*** DATA PROVIDED Section Begins ***

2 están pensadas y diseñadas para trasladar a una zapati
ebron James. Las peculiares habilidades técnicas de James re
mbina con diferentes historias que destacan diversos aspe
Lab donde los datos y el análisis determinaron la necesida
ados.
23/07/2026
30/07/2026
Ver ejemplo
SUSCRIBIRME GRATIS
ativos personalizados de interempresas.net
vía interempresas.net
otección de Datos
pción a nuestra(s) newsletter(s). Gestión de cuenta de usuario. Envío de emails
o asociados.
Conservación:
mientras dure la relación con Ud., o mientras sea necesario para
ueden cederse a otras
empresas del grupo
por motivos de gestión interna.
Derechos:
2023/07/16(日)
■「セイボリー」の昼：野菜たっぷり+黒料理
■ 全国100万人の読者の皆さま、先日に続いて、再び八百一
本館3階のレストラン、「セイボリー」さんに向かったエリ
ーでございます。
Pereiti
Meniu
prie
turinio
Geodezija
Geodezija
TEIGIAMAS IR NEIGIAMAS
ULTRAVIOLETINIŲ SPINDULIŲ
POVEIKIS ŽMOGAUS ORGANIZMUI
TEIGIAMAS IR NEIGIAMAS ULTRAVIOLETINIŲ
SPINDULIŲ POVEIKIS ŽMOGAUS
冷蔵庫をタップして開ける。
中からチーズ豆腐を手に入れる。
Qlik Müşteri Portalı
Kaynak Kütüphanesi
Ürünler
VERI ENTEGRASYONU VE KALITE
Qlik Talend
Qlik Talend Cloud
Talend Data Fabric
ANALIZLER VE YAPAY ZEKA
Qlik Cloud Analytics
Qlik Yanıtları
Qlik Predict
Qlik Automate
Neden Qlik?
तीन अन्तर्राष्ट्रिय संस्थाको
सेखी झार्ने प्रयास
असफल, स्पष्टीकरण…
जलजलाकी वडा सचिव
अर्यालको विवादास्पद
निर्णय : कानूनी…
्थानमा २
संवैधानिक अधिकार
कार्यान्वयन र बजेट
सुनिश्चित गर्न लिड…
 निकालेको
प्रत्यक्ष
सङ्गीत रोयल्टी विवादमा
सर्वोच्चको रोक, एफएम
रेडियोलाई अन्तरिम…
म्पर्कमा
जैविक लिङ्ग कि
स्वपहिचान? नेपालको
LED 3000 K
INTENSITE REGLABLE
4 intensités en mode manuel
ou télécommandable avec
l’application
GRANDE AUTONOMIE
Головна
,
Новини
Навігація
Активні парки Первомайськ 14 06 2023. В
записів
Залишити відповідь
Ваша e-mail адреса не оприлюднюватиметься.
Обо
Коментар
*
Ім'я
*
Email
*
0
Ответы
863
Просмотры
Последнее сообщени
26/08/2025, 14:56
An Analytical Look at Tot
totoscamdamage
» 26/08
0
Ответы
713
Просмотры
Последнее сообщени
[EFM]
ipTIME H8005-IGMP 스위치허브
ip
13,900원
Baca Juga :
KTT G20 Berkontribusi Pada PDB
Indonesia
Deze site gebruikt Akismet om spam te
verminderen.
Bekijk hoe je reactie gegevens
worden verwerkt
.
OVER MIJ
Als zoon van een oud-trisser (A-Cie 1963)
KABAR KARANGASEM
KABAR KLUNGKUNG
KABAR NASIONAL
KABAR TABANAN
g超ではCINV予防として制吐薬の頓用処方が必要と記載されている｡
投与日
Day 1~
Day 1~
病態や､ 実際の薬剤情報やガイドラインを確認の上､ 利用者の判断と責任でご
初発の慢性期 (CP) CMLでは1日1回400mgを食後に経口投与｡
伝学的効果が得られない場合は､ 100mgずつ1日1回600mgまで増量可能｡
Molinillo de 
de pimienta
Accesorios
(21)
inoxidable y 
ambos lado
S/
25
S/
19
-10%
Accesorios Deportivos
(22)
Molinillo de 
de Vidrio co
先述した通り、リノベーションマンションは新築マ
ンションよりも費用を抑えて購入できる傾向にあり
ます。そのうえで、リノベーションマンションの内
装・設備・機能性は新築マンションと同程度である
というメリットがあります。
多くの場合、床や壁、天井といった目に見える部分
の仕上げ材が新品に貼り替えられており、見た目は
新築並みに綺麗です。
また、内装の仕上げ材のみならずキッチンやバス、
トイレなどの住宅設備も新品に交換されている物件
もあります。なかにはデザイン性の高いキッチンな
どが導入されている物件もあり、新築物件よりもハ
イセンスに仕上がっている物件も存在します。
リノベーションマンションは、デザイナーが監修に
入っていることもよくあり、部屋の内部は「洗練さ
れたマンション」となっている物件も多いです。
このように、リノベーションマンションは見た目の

*** DATA PROVIDED Section Ends ***

TO-DO ITEM: Please copy out the text of every record above, character for character, with nothing added, dropped, or changed.

WORKED SOLUTION:
2 están pensadas y diseñadas para trasladar a una zapati
ebron James. Las peculiares habilidades técnicas de James re
mbina con diferentes historias que destacan diversos aspe
Lab donde los datos y el análisis determinaron la necesida
ados.
23/07/2026
30/07/2026
Ver ejemplo
SUSCRIBIRME GRATIS
ativos personalizados de interempresas.net
vía interempresas.net
otección de Datos
pción a nuestra(s) newsletter(s). Gestión de cuenta de usuario. Envío de emails
o asociados.
Conservación:
mientras dure la relación con Ud., o mientras sea necesario para
ueden cederse a otras
empresas del grupo
por motivos de gestión interna.
Derechos:
2023/07/16(日)
■「セイボリー」の昼：野菜たっぷり+黒料理
■ 全国100万人の読者の皆さま、先日に続いて、再び八百一
本館3階のレストラン、「セイボリー」さんに向かったエリ
ーでございます。
Pereiti
Meniu
prie
turinio
Geodezija
Geodezija
TEIGIAMAS IR NEIGIAMAS
ULTRAVIOLETINIŲ SPINDULIŲ
POVEIKIS ŽMOGAUS ORGANIZMUI
TEIGIAMAS IR NEIGIAMAS ULTRAVIOLETINIŲ
SPINDULIŲ POVEIKIS ŽMOGAUS
冷蔵庫をタップして開ける。
中からチーズ豆腐を手に入れる。
Qlik Müşteri Portalı
Kaynak Kütüphanesi
Ürünler
VERI ENTEGRASYONU VE KALITE
Qlik Talend
Qlik Talend Cloud
Talend Data Fabric
ANALIZLER VE YAPAY ZEKA
Qlik Cloud Analytics
Qlik Yanıtları
Qlik Predict
Qlik Automate
Neden Qlik?
तीन अन्तर्राष्ट्रिय संस्थाको
सेखी झार्ने प्रयास
असफल, स्पष्टीकरण…
जलजलाकी वडा सचिव
अर्यालको विवादास्पद
निर्णय : कानूनी…
्थानमा २
संवैधानिक अधिकार
कार्यान्वयन र बजेट
सुनिश्चित गर्न लिड…
 निकालेको
प्रत्यक्ष
सङ्गीत रोयल्टी विवादमा
सर्वोच्चको रोक, एफएम
रेडियोलाई अन्तरिम…
म्पर्कमा
जैविक लिङ्ग कि
स्वपहिचान? नेपालको
LED 3000 K
INTENSITE REGLABLE
4 intensités en mode manuel
ou télécommandable avec
l’application
GRANDE AUTONOMIE
Головна
,
Новини
Навігація
Активні парки Первомайськ 14 06 2023. В
записів
Залишити відповідь
Ваша e-mail адреса не оприлюднюватиметься.
Обо
Коментар
*
Ім'я
*
Email
*
0
Ответы
863
Просмотры
Последнее сообщени
26/08/2025, 14:56
An Analytical Look at Tot
totoscamdamage
» 26/08
0
Ответы
713
Просмотры
Последнее сообщени
[EFM]
ipTIME H8005-IGMP 스위치허브
ip
13,900원
Baca Juga :
KTT G20 Berkontribusi Pada PDB
Indonesia
Deze site gebruikt Akismet om spam te
verminderen.
Bekijk hoe je reactie gegevens
worden verwerkt
.
OVER MIJ
Als zoon van een oud-trisser (A-Cie 1963)
KABAR KARANGASEM
KABAR KLUNGKUNG
KABAR NASIONAL
KABAR TABANAN
g超ではCINV予防として制吐薬の頓用処方が必要と記載されている｡
投与日
Day 1~
Day 1~
病態や､ 実際の薬剤情報やガイドラインを確認の上､ 利用者の判断と責任でご
初発の慢性期 (CP) CMLでは1日1回400mgを食後に経口投与｡
伝学的効果が得られない場合は､ 100mgずつ1日1回600mgまで増量可能｡
Molinillo de 
de pimienta
Accesorios
(21)
inoxidable y 
ambos lado
S/
25
S/
19
-10%
Accesorios Deportivos
(22)
Molinillo de 
de Vidrio co
先述した通り、リノベーションマンションは新築マ
ンションよりも費用を抑えて購入できる傾向にあり
ます。そのうえで、リノベーションマンションの内
装・設備・機能性は新築マンションと同程度である
というメリットがあります。
多くの場合、床や壁、天井といった目に見える部分
の仕上げ材が新品に貼り替えられており、見た目は
新築並みに綺麗です。
また、内装の仕上げ材のみならずキッチンやバス、
トイレなどの住宅設備も新品に交換されている物件
もあります。なかにはデザイン性の高いキッチンな
どが導入されている物件もあり、新築物件よりもハ
イセンスに仕上がっている物件も存在します。
リノベーションマンションは、デザイナーが監修に
入っていることもよくあり、部屋の内部は「洗練さ
れたマンション」となっている物件も多いです。
このように、リノベーションマンションは見た目の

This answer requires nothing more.